*** Provided entries
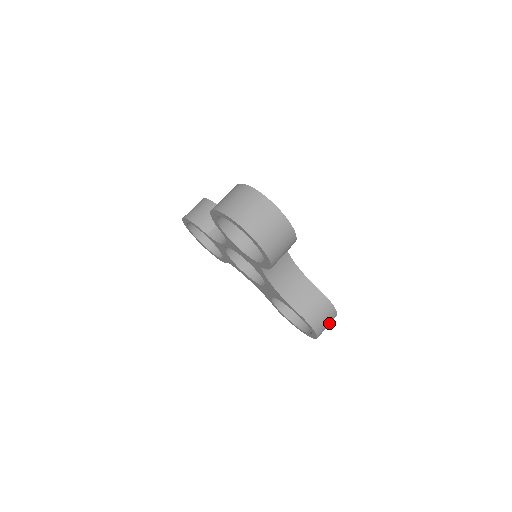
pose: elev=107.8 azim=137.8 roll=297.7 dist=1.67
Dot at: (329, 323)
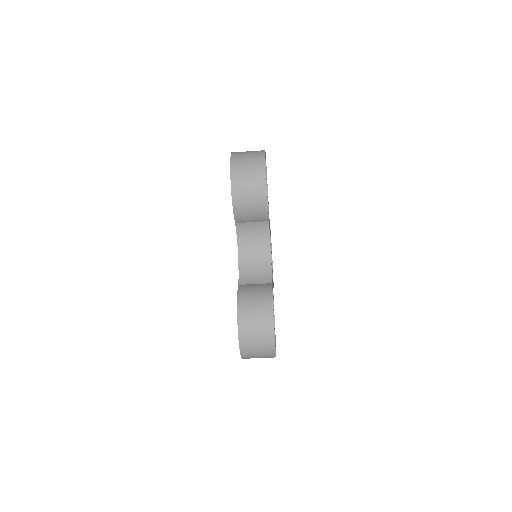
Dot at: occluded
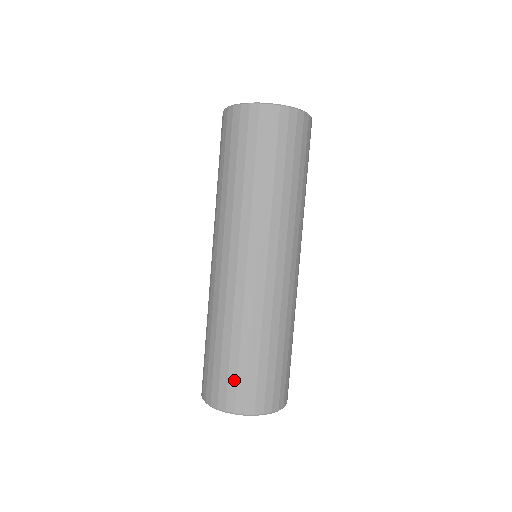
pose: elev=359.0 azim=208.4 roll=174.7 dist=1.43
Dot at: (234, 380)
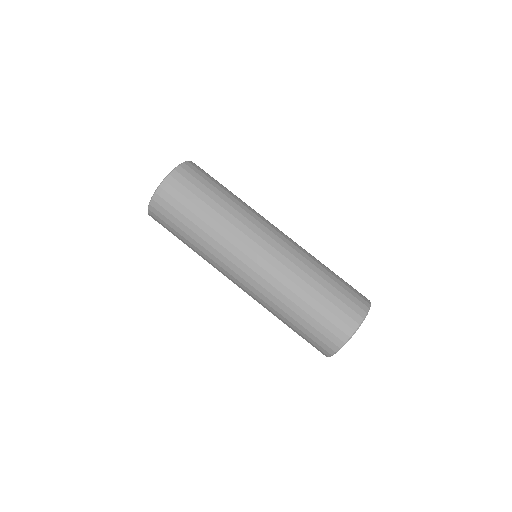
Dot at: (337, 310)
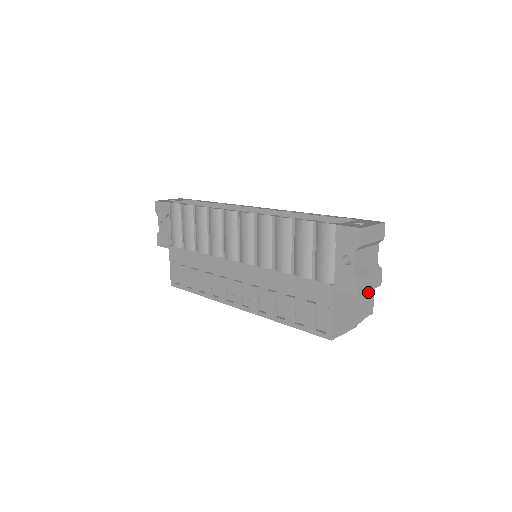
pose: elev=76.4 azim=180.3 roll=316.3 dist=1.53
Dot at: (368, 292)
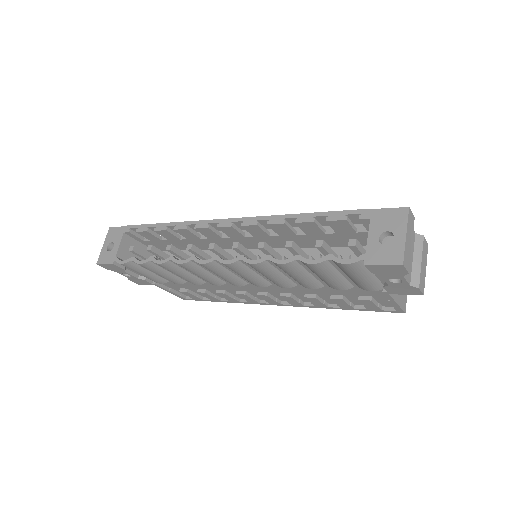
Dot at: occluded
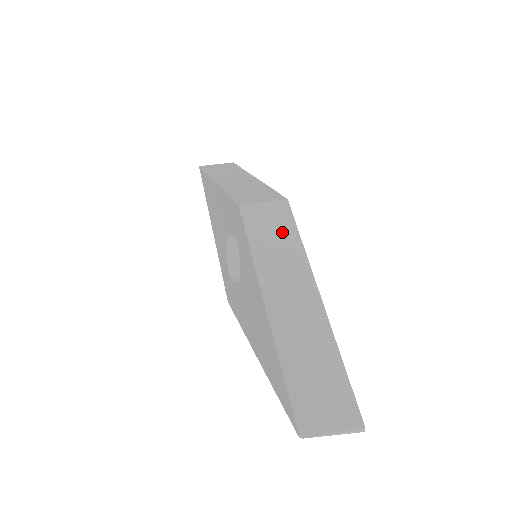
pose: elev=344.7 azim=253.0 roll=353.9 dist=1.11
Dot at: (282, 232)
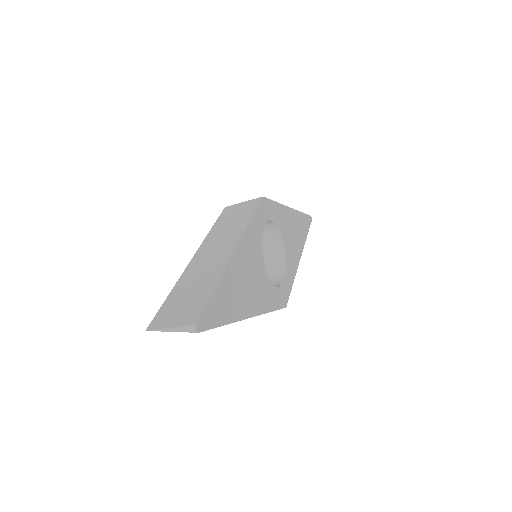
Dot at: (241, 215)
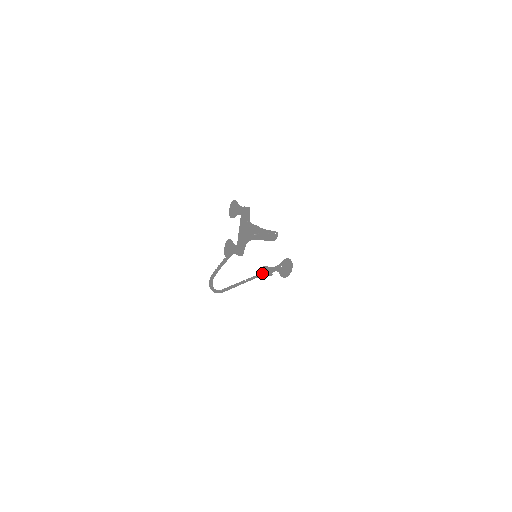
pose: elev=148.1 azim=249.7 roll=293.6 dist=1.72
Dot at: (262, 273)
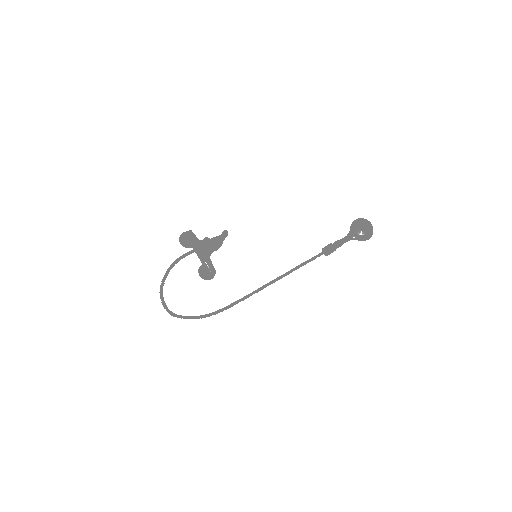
******
How many lines above contain the string "roll"? Reply with the number alone.

→ **Exercise response**
5